Extrait fourni »
HomePratiques et groupes professionnels de l’orientation scolaire
Published on Monday, June 05, 2023
Abstract
Le réseau thématique 1 Savoirs, travail, professions et le réseau thématique 4 Sociologie de l’éducation et de la formation de l’Association française de sociologie se rejoignent pour interroger l’écologie et les pratiques professionnelles de l’orientation scolaire. Ces journées d’étude donnent une attention toute particulière aux pratiques des actrice·eurs engagé·es dans la fabrication de l’orientation au collège et au lycée, en prenant en compte leurs contraintes et les contextes.
Announcement
Journées d'études inter RT1 et RT4, AFS
Argumentaire
Les données institutionnelles mettent depuis longtemps en évidence des inégalités sociales de trajectoire que la démocratisation scolaire, qui reste ségrégative, n’enraye pas (DEPP, 2022 ; Merle, 2020).
En sociologie de l’éducation, les inégalités de parcours scolaires sont le plus souvent analysées, dans des démarches explicatives, à l’aune des choix des élèves et des familles et à partir des cultures de classe (Bourdieu, 1966 ; Willis, 1977) des stratégies individuelles et familiales (Boudon, 1973 ; Duru-Bellat, 1988) ou encore des dispositions sociales territorialisées (Broccolichi et al., 2007 ; Alpe et Barthes, 2014 ; Champollion, 2018 ; Coquard, 2019) et genrées (Boudesseul et Grelet, 2010 ; Gaudron, 2020). Pour autant, ces choix ne reposent pas seulement sur des décisions individuelles (socialement construites) sur lesquelles les dispositifs et actrice·eur·s de l’institution scolaire n’auraient que peu ou pas de poids (Berthelot, 1984 ; Duru-Bellat, 1988). En ce sens, l’école n’est pas neutre dans la (re)production des inégalités de parcours scolaire. Elle fonctionne toujours “comme une institution divisée et divisante” (Baudelot et Establet, 1979). Les inégalités résultent de processus sociaux en dehors de l’école, mais aussi de dynamiques complexes dans l’école, portés par une diversité de groupes professionnels (Demazière et Gadéa, 2009). Diversité encore accrue par les récentes réformes institutionnelles qui bouleversent les licences et les mandats des professionnel·l·es de l’orientation scolaire (Hughes, 1996), dans le cadre de ressources limitées.

Travail demandé »
Reproduisez à l'identique le passage du texte sur l'orientation scolaire compris entre « Announcement » et « 2022 ; Merle, 2020). », bornes incluses.

Données extraites »
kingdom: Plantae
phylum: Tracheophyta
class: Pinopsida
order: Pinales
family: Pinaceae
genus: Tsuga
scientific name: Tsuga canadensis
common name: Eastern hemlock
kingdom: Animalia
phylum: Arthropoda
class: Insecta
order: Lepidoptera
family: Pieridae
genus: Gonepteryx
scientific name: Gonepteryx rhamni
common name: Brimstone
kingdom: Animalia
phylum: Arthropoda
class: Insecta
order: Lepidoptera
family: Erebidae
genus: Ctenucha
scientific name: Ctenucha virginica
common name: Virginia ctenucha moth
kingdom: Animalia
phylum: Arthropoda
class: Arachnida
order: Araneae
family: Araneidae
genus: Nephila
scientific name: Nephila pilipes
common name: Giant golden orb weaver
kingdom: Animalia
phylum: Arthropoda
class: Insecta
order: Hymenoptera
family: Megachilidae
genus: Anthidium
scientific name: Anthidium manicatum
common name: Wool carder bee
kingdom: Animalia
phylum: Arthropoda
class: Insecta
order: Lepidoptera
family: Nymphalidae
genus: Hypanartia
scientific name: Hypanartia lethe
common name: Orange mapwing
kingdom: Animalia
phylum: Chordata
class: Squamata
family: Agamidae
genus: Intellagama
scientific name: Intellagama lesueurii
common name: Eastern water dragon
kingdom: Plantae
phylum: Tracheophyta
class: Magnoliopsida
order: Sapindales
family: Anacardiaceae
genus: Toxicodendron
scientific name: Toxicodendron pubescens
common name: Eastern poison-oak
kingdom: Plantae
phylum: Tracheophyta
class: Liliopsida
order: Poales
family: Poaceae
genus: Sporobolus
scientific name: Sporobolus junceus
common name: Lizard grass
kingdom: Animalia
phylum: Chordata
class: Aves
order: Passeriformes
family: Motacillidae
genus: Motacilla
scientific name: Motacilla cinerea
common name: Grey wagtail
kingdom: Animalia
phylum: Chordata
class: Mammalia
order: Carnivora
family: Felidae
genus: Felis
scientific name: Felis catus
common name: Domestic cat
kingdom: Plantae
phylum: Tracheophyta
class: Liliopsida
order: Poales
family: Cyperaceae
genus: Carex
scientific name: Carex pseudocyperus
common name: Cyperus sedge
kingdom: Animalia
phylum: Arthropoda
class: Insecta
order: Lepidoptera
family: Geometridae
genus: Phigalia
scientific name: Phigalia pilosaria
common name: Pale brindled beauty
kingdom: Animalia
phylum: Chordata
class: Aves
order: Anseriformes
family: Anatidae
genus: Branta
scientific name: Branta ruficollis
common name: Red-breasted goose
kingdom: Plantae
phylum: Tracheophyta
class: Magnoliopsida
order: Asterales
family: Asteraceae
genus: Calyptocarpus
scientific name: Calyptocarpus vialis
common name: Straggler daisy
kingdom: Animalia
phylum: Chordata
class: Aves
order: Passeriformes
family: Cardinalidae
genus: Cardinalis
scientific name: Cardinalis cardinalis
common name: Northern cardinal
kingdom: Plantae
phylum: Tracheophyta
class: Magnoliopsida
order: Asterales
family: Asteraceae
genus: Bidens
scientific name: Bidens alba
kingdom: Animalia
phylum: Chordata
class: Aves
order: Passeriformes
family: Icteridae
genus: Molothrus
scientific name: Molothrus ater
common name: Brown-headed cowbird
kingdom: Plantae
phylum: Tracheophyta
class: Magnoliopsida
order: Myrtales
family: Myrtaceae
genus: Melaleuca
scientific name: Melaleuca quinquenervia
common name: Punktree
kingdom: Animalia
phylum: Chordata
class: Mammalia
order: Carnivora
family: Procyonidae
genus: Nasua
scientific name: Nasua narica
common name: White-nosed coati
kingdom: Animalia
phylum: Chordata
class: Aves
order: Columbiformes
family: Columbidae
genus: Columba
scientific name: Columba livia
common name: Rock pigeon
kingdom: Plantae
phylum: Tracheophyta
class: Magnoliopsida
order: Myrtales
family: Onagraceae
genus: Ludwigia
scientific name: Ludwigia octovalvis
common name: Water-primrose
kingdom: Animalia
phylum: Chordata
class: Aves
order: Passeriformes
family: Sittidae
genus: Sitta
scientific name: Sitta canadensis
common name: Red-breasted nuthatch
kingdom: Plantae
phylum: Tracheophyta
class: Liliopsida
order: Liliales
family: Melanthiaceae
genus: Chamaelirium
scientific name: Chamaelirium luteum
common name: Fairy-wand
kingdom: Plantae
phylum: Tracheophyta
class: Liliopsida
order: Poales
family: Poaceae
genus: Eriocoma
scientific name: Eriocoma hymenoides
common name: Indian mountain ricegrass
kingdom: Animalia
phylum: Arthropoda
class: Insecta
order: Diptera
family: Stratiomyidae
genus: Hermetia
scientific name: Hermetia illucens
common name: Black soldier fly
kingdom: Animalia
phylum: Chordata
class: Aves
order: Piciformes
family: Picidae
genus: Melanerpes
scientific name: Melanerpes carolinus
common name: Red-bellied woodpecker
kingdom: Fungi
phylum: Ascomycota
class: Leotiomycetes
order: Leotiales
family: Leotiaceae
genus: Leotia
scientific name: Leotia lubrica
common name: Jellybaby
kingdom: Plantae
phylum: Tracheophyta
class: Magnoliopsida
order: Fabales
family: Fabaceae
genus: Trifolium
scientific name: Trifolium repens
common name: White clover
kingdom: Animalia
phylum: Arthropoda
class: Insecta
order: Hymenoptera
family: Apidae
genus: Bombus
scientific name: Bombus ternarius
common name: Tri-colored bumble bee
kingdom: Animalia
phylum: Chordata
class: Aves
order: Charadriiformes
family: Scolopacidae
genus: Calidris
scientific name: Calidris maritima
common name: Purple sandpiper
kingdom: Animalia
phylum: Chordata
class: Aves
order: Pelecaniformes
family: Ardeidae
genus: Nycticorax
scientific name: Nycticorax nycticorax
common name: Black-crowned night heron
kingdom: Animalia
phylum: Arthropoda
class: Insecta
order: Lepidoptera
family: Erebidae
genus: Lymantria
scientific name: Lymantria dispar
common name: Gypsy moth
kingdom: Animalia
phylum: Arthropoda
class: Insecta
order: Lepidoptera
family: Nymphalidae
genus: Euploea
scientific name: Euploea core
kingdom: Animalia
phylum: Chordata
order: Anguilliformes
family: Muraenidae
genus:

Résultat obtenu »
Announcement
Journées d'études inter RT1 et RT4, AFS
Argumentaire
Les données institutionnelles mettent depuis longtemps en évidence des inégalités sociales de trajectoire que la démocratisation scolaire, qui reste ségrégative, n’enraye pas (DEPP, 2022 ; Merle, 2020).